Israeli nephrologist at Sheba Medical Center uncovers new findings about reversing kidney disease.
Featured photo by Roland Metzger
A groundbreaking study has shown that it is possible to rejuvenate damaged kidneys and improve their function, a procedure that could reverse chronic kidney disease, offsetting the need for dialysis. This is the first breakthrough in decades to combat this disease, often precipitated by hypertension and diabetes, and which affects a whopping 10 percent of the population worldwide.
The study was conducted by Professor Benjamin Dekel, head of Pediatric Nephrology and the Pediatric Stem Cell Research Institute in the Edmond and Lily Safra Children’s hospital at Sheba Medical Center. It was published in the Cell Reports medical journal.
In past studies, researchers discovered that the adult kidney constantly renews itself over time through the activity of colonies of cells that replace lost and degenerated cells in the kidney.
Dekel and his team have developed technology that involves the extraction of such healthy kidney cells from diseased kidneys. These cells are then expanded into large numbers within a laboratory environment.
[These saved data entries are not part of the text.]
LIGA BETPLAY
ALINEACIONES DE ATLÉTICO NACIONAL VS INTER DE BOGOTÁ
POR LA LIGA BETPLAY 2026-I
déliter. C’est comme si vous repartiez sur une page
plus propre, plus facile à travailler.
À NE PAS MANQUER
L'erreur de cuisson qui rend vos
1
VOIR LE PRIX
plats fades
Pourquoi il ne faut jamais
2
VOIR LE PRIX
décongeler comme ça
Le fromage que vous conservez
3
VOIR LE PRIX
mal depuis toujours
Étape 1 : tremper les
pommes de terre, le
By generation of three-dimensional cultures called “kidney spheres,” the cells show improved function to generate new kidney tissue and replace lost cells. The new cells are then reintroduced into the kidney where they rebuild it, positively influencing neighboring cells and improving its function.
The technology uses the patient’s own cells, thereby circumventing the need for immunosuppression as well as problems associated with immune rejection.
The method has been tested on mice, which displayed improved renal function. By focusing on improving and stabilizing renal function, this treatment has the potential to help millions of patients with chronic kidney disease and who have yet to require dialysis treatment.
Clinical trials on patients with renal failure will be conducted by the KidneyCure Bio firm, which commercialized this technology.
“This is important news for patients with chronic kidney disease, who hopefully will benefit from these discoveries in the coming years,” Dekel said. “The ability to generate new kidney tissue (to replace the damaged tissue) could help millions of patients worldwide who suffer from kidney disease.”